== INFORMATION SUPPLIED

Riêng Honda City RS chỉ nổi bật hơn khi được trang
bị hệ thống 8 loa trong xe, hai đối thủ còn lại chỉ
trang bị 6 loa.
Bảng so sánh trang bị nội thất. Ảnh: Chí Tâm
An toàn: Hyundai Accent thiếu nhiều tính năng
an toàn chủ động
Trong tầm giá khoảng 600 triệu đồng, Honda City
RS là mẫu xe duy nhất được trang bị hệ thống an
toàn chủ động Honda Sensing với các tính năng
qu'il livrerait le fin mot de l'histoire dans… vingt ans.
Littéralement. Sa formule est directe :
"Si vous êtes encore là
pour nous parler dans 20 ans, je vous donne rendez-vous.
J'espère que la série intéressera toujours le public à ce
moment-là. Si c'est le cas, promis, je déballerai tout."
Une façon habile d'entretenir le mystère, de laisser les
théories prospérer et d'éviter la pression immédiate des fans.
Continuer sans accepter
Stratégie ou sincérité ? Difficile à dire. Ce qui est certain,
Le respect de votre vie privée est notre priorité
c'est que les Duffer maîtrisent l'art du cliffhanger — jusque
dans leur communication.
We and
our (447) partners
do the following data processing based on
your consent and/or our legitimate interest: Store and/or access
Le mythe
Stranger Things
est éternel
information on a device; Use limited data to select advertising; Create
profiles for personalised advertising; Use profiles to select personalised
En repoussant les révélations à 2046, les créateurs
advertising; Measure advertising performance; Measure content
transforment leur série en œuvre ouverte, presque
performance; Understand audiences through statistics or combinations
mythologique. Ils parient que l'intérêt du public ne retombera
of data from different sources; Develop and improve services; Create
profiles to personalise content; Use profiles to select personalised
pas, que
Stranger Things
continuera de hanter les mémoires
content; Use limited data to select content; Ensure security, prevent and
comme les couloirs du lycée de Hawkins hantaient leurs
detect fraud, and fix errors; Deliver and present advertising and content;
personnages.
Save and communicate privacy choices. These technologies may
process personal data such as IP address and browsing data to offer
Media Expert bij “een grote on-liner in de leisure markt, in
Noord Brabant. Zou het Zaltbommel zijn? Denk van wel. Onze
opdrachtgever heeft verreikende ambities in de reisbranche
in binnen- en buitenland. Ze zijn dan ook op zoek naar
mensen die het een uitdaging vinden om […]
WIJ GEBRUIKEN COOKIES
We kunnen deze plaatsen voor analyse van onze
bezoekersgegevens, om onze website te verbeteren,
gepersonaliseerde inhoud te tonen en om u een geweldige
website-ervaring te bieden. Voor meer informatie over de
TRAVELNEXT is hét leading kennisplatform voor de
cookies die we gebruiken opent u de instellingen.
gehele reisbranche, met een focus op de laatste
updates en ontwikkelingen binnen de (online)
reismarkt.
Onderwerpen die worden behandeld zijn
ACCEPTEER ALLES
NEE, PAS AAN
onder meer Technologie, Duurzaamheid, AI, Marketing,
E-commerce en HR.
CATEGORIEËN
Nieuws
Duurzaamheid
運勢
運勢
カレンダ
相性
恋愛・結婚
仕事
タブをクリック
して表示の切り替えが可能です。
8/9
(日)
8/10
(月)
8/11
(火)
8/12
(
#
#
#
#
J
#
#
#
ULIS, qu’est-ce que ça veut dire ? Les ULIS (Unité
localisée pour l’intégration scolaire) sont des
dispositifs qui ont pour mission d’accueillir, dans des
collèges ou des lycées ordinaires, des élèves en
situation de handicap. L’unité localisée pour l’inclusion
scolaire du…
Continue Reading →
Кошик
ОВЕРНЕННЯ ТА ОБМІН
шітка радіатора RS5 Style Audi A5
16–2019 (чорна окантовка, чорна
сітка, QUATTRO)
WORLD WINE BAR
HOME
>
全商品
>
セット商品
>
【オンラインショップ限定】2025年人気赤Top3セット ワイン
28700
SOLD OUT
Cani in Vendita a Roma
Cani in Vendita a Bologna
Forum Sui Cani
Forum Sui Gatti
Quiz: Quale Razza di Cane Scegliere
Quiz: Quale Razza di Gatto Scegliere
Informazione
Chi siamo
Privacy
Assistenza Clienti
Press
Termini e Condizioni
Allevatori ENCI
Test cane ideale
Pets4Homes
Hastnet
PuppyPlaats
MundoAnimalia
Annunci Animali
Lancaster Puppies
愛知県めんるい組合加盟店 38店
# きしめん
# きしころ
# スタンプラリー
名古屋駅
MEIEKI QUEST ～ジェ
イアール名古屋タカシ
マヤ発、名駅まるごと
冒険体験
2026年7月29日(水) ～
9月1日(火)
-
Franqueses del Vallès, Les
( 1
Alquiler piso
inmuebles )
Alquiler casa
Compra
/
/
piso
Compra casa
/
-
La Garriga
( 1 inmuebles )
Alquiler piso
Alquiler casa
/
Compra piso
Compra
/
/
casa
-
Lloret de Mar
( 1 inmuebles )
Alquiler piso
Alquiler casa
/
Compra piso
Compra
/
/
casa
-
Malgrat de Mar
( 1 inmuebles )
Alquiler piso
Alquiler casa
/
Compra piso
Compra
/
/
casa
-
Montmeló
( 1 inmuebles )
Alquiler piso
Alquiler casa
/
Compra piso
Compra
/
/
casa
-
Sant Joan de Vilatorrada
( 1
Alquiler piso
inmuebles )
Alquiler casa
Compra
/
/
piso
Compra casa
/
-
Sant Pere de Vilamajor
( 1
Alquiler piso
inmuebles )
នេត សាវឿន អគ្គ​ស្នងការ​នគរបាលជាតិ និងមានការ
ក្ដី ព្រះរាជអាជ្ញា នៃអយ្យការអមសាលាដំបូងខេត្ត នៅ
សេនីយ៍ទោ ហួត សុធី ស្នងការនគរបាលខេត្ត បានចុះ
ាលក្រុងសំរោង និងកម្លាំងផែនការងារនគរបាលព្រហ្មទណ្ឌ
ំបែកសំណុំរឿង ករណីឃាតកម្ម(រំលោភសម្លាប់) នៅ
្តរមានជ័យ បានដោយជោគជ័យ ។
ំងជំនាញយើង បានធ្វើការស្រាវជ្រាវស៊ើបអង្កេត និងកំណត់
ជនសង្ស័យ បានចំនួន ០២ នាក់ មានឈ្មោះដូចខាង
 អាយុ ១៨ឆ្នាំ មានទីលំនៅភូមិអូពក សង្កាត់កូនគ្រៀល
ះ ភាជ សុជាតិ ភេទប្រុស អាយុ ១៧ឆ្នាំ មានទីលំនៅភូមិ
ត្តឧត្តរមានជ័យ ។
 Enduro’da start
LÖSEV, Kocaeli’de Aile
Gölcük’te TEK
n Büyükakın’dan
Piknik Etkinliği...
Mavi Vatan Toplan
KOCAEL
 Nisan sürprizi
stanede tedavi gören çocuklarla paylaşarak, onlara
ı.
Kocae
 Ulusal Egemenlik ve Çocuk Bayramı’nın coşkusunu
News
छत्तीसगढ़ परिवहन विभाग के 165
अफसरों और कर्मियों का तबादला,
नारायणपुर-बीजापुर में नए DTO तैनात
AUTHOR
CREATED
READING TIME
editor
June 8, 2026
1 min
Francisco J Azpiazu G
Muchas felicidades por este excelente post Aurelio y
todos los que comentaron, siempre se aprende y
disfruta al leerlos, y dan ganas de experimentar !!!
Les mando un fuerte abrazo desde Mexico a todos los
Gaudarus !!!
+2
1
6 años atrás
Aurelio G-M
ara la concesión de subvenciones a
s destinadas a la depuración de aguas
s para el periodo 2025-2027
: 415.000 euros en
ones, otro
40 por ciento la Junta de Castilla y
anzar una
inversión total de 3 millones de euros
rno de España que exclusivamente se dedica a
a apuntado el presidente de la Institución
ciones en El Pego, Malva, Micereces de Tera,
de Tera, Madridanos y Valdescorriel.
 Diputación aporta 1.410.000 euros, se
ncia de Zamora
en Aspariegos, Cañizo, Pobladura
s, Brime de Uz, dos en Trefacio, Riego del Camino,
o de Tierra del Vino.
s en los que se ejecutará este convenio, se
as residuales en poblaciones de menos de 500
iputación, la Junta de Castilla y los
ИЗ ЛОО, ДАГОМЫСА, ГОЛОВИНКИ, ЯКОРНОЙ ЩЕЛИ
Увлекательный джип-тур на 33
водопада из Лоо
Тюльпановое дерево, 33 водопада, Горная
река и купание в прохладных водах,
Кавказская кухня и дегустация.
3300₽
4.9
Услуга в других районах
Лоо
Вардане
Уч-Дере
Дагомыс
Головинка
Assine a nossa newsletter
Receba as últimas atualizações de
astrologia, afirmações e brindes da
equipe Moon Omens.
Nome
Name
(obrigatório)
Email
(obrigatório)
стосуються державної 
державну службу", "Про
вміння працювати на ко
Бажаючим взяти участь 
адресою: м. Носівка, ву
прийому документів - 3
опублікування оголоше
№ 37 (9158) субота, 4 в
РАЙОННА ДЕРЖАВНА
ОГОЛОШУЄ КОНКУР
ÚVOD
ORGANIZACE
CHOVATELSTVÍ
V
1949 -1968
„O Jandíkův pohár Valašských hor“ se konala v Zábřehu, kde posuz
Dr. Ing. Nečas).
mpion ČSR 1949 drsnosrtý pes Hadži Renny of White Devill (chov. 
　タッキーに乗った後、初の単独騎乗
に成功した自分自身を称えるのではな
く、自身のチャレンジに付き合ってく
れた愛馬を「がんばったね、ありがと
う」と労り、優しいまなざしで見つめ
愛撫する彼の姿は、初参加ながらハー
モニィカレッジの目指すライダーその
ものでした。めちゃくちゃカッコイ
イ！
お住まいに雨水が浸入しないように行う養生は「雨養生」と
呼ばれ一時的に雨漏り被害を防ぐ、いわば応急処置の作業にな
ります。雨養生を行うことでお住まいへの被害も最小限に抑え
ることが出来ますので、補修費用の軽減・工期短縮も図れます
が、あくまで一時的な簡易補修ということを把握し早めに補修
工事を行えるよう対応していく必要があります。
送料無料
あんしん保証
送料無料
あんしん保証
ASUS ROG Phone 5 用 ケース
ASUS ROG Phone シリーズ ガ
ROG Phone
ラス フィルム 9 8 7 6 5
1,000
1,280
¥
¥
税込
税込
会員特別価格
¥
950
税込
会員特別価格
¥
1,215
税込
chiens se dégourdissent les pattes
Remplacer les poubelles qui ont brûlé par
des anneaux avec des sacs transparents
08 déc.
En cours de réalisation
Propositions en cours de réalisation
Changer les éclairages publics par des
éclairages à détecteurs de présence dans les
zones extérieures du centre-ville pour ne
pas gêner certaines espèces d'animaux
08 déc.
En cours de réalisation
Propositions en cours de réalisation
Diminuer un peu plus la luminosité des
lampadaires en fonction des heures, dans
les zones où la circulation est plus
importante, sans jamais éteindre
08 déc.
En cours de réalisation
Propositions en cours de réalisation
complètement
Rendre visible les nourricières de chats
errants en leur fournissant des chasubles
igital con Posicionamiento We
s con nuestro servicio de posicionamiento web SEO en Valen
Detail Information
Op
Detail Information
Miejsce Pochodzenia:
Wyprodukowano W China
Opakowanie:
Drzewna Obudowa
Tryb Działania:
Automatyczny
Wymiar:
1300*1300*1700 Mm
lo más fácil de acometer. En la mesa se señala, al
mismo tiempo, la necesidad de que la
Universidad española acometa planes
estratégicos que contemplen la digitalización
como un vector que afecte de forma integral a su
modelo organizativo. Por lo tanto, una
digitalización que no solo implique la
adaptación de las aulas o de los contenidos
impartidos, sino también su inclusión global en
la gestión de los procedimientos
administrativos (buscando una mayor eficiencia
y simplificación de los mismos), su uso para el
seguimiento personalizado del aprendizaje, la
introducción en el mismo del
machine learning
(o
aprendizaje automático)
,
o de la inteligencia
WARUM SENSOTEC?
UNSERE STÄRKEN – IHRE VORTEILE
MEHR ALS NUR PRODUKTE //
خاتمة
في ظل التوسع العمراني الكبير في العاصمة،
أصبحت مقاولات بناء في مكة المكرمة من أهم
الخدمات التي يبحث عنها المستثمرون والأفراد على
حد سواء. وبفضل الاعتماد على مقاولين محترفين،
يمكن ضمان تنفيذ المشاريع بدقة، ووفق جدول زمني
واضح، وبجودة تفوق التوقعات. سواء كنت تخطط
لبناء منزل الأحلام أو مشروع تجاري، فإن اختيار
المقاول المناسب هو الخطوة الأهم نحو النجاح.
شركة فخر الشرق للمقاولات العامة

====

Each line of the data above containing the string "Scegliere" is to be copied.

Quiz: Quale Razza di Cane Scegliere
Quiz: Quale Razza di Gatto Scegliere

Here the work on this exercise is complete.